*Your objective*.
Take each line of the entries below that contains "completed" and copy it.

*Exercise data*.
━━━━

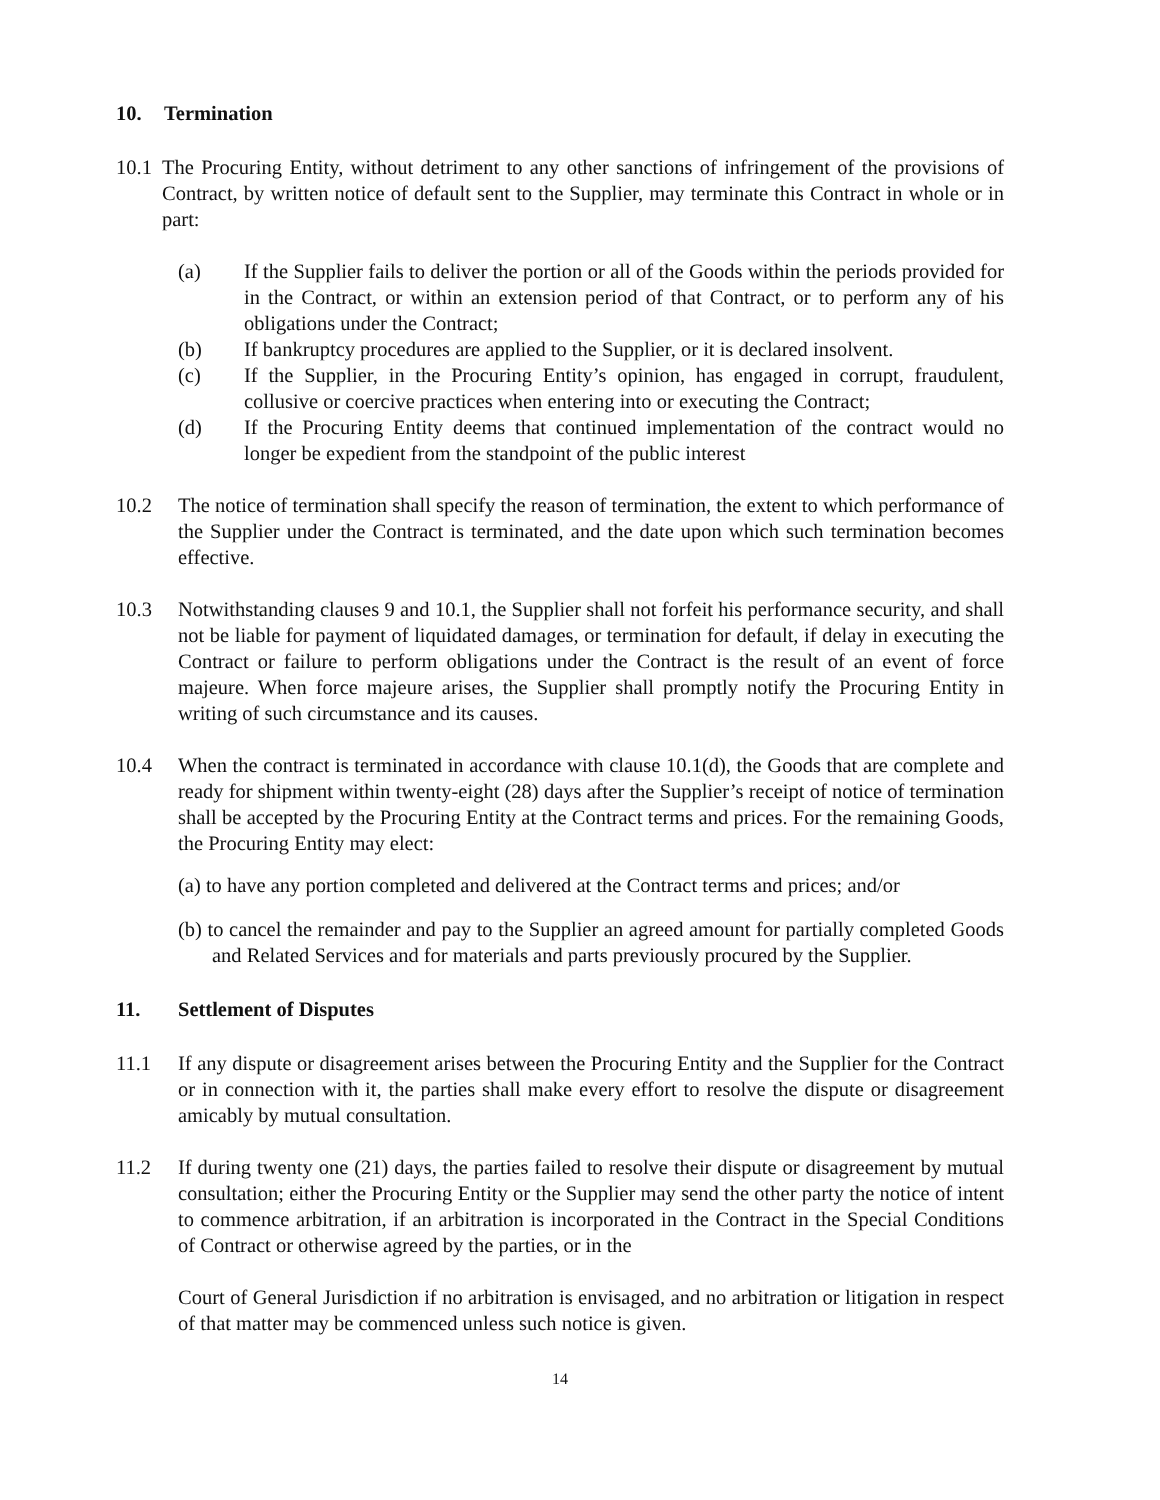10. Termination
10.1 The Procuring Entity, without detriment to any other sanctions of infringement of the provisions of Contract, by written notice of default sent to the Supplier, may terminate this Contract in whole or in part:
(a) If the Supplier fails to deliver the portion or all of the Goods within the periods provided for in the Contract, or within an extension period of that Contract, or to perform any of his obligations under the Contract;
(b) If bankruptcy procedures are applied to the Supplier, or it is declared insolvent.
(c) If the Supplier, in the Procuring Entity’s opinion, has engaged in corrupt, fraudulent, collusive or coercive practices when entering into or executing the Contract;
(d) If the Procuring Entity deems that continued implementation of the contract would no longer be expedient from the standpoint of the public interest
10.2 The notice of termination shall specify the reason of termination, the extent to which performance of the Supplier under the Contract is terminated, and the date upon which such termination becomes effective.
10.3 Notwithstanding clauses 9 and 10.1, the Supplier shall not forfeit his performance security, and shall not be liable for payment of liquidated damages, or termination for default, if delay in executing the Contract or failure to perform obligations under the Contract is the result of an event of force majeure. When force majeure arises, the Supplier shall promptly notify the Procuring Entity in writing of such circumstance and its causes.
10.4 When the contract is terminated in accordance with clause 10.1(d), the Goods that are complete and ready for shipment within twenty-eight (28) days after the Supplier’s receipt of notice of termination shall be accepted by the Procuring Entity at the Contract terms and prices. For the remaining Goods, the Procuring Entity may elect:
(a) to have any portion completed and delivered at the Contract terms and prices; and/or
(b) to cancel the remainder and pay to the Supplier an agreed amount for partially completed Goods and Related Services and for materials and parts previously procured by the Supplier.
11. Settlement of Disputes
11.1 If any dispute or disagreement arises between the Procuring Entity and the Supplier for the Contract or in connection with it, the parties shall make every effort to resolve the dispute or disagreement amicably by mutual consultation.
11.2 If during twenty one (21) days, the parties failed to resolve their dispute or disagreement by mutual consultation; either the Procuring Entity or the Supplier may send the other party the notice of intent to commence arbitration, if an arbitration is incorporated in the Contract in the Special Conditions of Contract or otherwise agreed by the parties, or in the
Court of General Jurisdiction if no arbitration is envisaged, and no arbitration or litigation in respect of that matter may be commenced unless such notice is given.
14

━━━━

*Task result*.
(a) to have any portion completed and delivered at the Contract terms and prices; and/or
(b) to cancel the remainder and pay to the Supplier an agreed amount for partially completed Goods and Related Services and for materials and parts previously procured by the Supplier.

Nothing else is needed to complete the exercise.